1. Une réussite scolaire sous influence

  • Le niveau de diplôme des parents influence la réussite scolaire et joue encore un rôle décisif dans l’obtention du baccalauréat. Ainsi, les enfants nés entre 1983 et 1987 dont le père est ouvrier ou employé ont 52 % de chances d’obtenir le baccalauréat. Ce taux monte 85 % si leur père est cadre ou profession intermédiaire (document 2).
  • Cela montre comment l’école participe à la reproduction sociale. Les enfants de parents diplômés héritent, selon Pierre Bourdieu, d’un capital culturel en adéquation avec les attentes de l’école. L’inégalité sociale à l’école s’explique donc par la proximité entre la culture des milieux les plus favorisés et la culture scolaire. Ne disposant pas des codes culturels (maîtrise de la langue, culture générale…) propices à la réussite scolaire, les enfants des catégories populaires (peu diplômées) sont plus souvent en échec scolaire.
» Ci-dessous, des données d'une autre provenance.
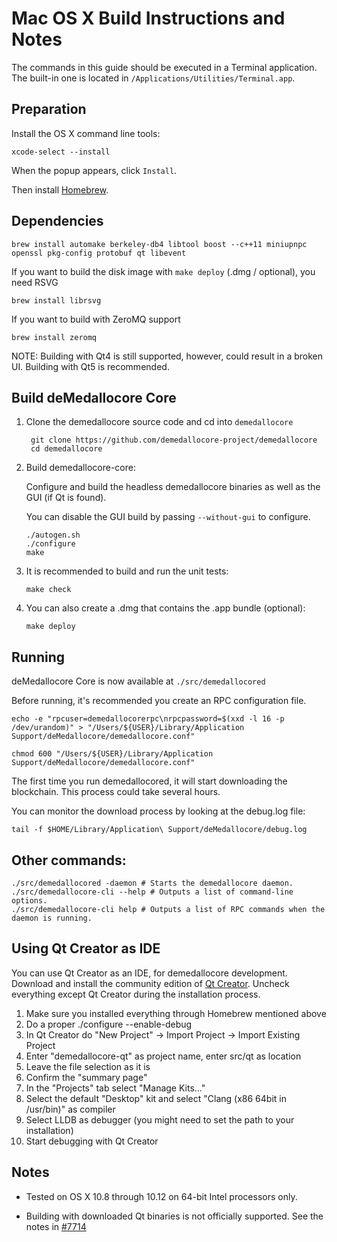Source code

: Mac OS X Build Instructions and Notes
====================================
The commands in this guide should be executed in a Terminal application.
The built-in one is located in `/Applications/Utilities/Terminal.app`.

Preparation
-----------
Install the OS X command line tools:

`xcode-select --install`

When the popup appears, click `Install`.

Then install [Homebrew](https://brew.sh).

Dependencies
----------------------

    brew install automake berkeley-db4 libtool boost --c++11 miniupnpc openssl pkg-config protobuf qt libevent

If you want to build the disk image with `make deploy` (.dmg / optional), you need RSVG

    brew install librsvg

If you want to build with ZeroMQ support
    
    brew install zeromq

NOTE: Building with Qt4 is still supported, however, could result in a broken UI. Building with Qt5 is recommended.

Build deMedallocore Core
------------------------

1. Clone the demedallocore source code and cd into `demedallocore`

        git clone https://github.com/demedallocore-project/demedallocore
        cd demedallocore

2.  Build demedallocore-core:

    Configure and build the headless demedallocore binaries as well as the GUI (if Qt is found).

    You can disable the GUI build by passing `--without-gui` to configure.

        ./autogen.sh
        ./configure
        make

3.  It is recommended to build and run the unit tests:

        make check

4.  You can also create a .dmg that contains the .app bundle (optional):

        make deploy

Running
-------

deMedallocore Core is now available at `./src/demedallocored`

Before running, it's recommended you create an RPC configuration file.

    echo -e "rpcuser=demedallocorerpc\nrpcpassword=$(xxd -l 16 -p /dev/urandom)" > "/Users/${USER}/Library/Application Support/deMedallocore/demedallocore.conf"

    chmod 600 "/Users/${USER}/Library/Application Support/deMedallocore/demedallocore.conf"

The first time you run demedallocored, it will start downloading the blockchain. This process could take several hours.

You can monitor the download process by looking at the debug.log file:

    tail -f $HOME/Library/Application\ Support/deMedallocore/debug.log

Other commands:
-------

    ./src/demedallocored -daemon # Starts the demedallocore daemon.
    ./src/demedallocore-cli --help # Outputs a list of command-line options.
    ./src/demedallocore-cli help # Outputs a list of RPC commands when the daemon is running.

Using Qt Creator as IDE
------------------------
You can use Qt Creator as an IDE, for demedallocore development.
Download and install the community edition of [Qt Creator](https://www.qt.io/download/).
Uncheck everything except Qt Creator during the installation process.

1. Make sure you installed everything through Homebrew mentioned above
2. Do a proper ./configure --enable-debug
3. In Qt Creator do "New Project" -> Import Project -> Import Existing Project
4. Enter "demedallocore-qt" as project name, enter src/qt as location
5. Leave the file selection as it is
6. Confirm the "summary page"
7. In the "Projects" tab select "Manage Kits..."
8. Select the default "Desktop" kit and select "Clang (x86 64bit in /usr/bin)" as compiler
9. Select LLDB as debugger (you might need to set the path to your installation)
10. Start debugging with Qt Creator

Notes
-----

* Tested on OS X 10.8 through 10.12 on 64-bit Intel processors only.

* Building with downloaded Qt binaries is not officially supported. See the notes in [#7714](https://github.com/bitcoin/bitcoin/issues/7714)
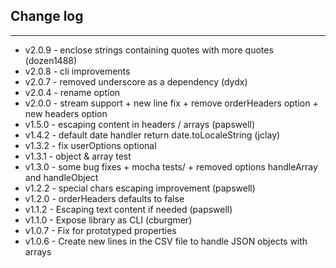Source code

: ## Change log
----------------------
- v2.0.9 - enclose strings containing quotes with more quotes (dozen1488)
- v2.0.8 - cli improvements
- v2.0.7 - removed underscore as a dependency (dydx)
- v2.0.4 - rename option
- v2.0.0 - stream support + new line fix + remove orderHeaders option + new headers option
- v1.5.0 - escaping content in headers / arrays (papswell)
- v1.4.2 - default date handler return date.toLocaleString (jclay)
- v1.3.2 - fix userOptions optional
- v1.3.1 - object & array test
- v1.3.0 - some bug fixes + mocha tests/ + removed options handleArray and handleObject
- v1.2.2 - special chars escaping improvement (papswell)
- v1.2.0 - orderHeaders defaults to false
- v1.1.2 - Escaping text content if needed (papswell)
- v1.1.0 - Expose library as CLI (cburgmer)
- v1.0.7 - Fix for prototyped properties
- v1.0.6 - Create new lines in the CSV file to handle JSON objects with arrays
Cette inégalité sociale à l’école contribue fortement à la reproduction sociale.

2. Le marché de l’emploi reflète les inégalités scolaires

  • Le rendement social des diplômes est lui aussi inégal selon le sexe et le milieu social d’origine. L’accès à une profession de cadre ou de profession intermédiaire pour les diplômés du baccalauréat est marqué par des inégalités selon le sexe et le milieu d’origine. Ainsi, 30 % des hommes diplômés du baccalauréat accèdent à une profession de cadre ou de profession intermédiaire, contre seulement 27 % des femmes. L’inégalité est encore plus forte selon le milieu d’origine puisque si 37 % des personnes dont le diplôme le plus élevé est le baccalauréat et ayant un père cadre ou profession intermédiaire deviennent cadre ou profession intermédiaire, ce pourcentage baisse à 25 % lorsque le père est ouvrier ou employé (document 1).
  • L’insertion professionnelle ne dépend donc pas que du niveau de qualification, le capital social est là aussi facteur décisif. Les enfants des milieux les plus favorisés ont ainsi tendance à s’inscrire dans des réseaux sociaux pré-établis par leurs parents qui leur permettent de valoriser leur diplôme scolaire.
  • Certains effets pervers de la démocratisation scolaire limitent le rôle de l’école dans la mobilité sociale. Premièrement, si le nombre de diplômés augmente plus rapidement que le nombre de postes qualifiés, alors une partie de ces diplômés n’aura pas accès à ces emplois qualifiés. Deuxièmement, la généralisation de certains diplômes contribue à les dévaloriser sur le marché du travail, leur obtention n’est donc plus suffisante pour permettre la mobilité sociale. Le document 4 illustre ce paradoxe mis en évidence par Charles Anderson.

Conclusion

  • En définitive, il apparaît que l’école, en promouvant l’égalité des chances, en accompagnant les mutations de la structure sociale, en participant par l’obtention d’un diplôme à l’insertion professionnelle, joue un rôle important dans la mobilité sociale. Ce rôle demeure cependant limité par le maintien de profonds déterminismes dans la réussite scolaire (effet du capital culturel) et dans les conditions d’insertion professionnelle (effets du capital social). À l’extrême, certains considèrent que l’école, en ne garantissant pas pleinement l’égalité des chances participe à la reproduction sociale.
  • Ce constat invite à s’interroger sur les conditions (méthodes pédagogiques, savoirs à enseigner…) à partir desquelles l’école pourrait participer, plus encore, à la mobilité sociale.